Folha - Mas em Ruanda ocorria um massacre. É outro caso.
Seitenfus -
Não é outro caso porque a Venezuela poderá viver uma guerra civil. E guerra civil é Kosovo, é Ruanda, mesmo que, no caso, não tenha aspectos étnicos e religiosos. A comunidade internacional precisa agir preventivamente. Tem de ter condições de, se for o caso, impor a paz.

Folha - O que o Brasil poderia fazer? O primeiro passo de Lula em relação à Venezuela -quando apoiou, ainda antes de tomar posse, o envio de um petroleiro ao país- foi criticado pela oposição venezuelana. Lula é visto como pró-Chávez.
Seitenfus -
O Brasil terá de encontrar uma fórmula que lhe dê credibilidade. Será uma prova de fogo para essa diplomacia mais ativa.
Seria muito importante que o Brasil convencesse Chávez de que ele cometeu, do ponto de vista da democracia, um ilícito. Ele precisa aceitar que deu um autogolpe constitucional em 1999. Por outro lado, precisamos atuar para que não ocorra uma guerra civil.

Folha - Como o sr. vê a criação desse "grupo de amigos da Venezuela", uma idéia proposta pelo Brasil e que, segundo o jornal "The Washington Post", poderia ser encampada pelo governo dos EUA? Não seria melhor que a OEA (Organização dos Estados Americanos) continuasse conduzindo sozinha essa mediação?
Seitenfus -
Esse grupo não poderia excluir nem o Brasil nem os Estados Unidos. Quanto à OEA, o órgão possui apenas instrumentos de dissuasão verbal. Já um grupo de países teria por trás Estados, forças econômicas, Forças Armadas. Teria outro peso.

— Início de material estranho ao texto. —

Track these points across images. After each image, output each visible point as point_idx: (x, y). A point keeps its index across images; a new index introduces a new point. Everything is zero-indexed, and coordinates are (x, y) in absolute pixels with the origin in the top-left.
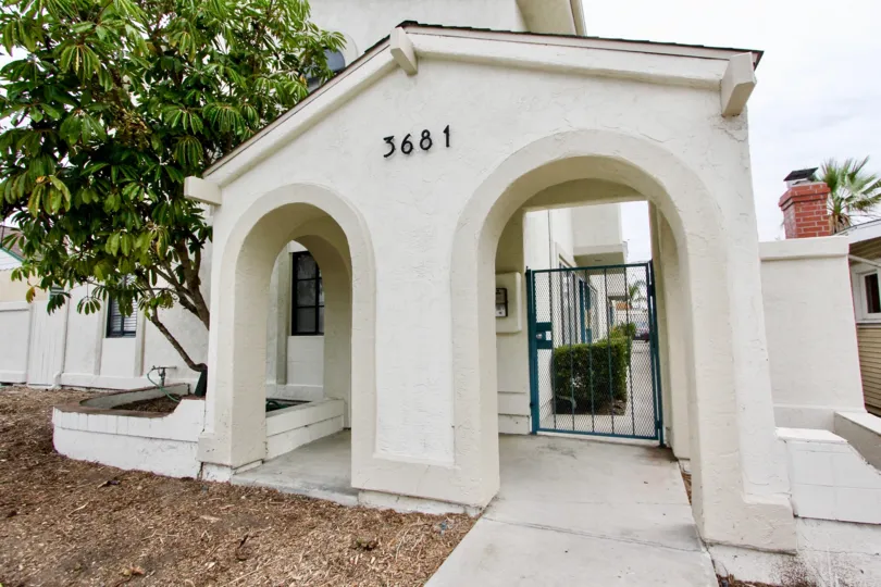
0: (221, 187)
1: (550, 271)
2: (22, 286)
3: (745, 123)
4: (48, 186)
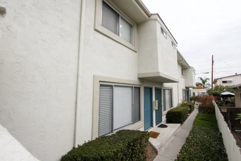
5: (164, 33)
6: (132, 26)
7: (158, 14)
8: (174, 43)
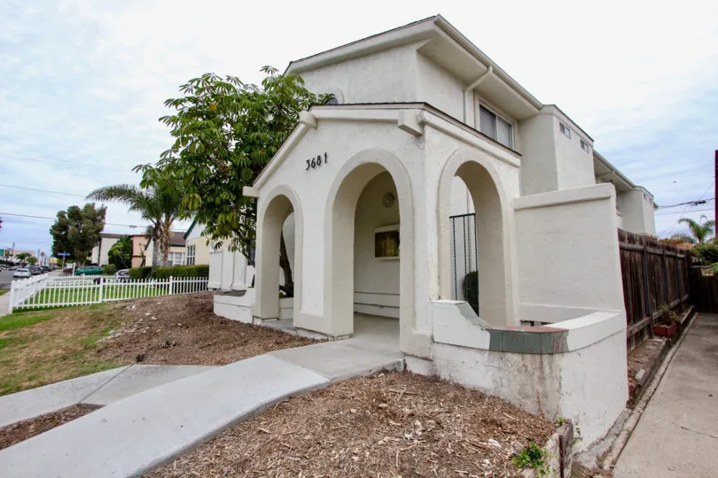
0: (259, 189)
1: (464, 216)
2: (205, 239)
3: (424, 139)
4: (195, 197)
5: (566, 130)
6: (510, 126)
7: (555, 106)
8: (586, 142)
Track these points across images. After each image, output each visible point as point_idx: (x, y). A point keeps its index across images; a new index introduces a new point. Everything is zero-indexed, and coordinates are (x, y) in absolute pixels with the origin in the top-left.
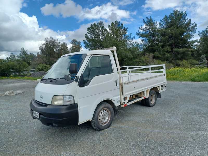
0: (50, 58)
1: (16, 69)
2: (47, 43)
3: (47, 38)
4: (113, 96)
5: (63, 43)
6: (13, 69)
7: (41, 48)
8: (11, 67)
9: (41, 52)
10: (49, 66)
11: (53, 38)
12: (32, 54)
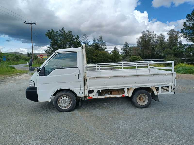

Folha - Em seu primeiro dia no governo, Lula almoçou com Hugo Chávez e jantou com Fidel Castro [ditador cubano", ambos chefes de Estado com relações difíceis com os EUA. O governo começa a sinalizar que terá uma política de enfrentamento com o governo americano?
Seitenfus -
Acho que não. A formação do governo, a política econômica, a continuidade da negociação da Alca, tudo mostra que o Brasil não está enfrentando os EUA, mas que tem uma postura diferente em questões internacionais.
Acho que esses encontros iniciais do Lula têm uma simbologia no plano da imagem. Mas não há ruptura no conteúdo, como seria o caso se houvesse uma moratória da dívida externa.

Folha - Que simbologia?
Seitenfus -
É como se o governo, mesmo que ainda não tenha essa percepção tão clara, quisesse dizer: "Nós não estamos satisfeitos com a ordem internacional tal como ela se apresenta, queremos propor um diálogo internacional, colocar frente a frente os que estão à margem da globalização e aqueles que estão incluídos".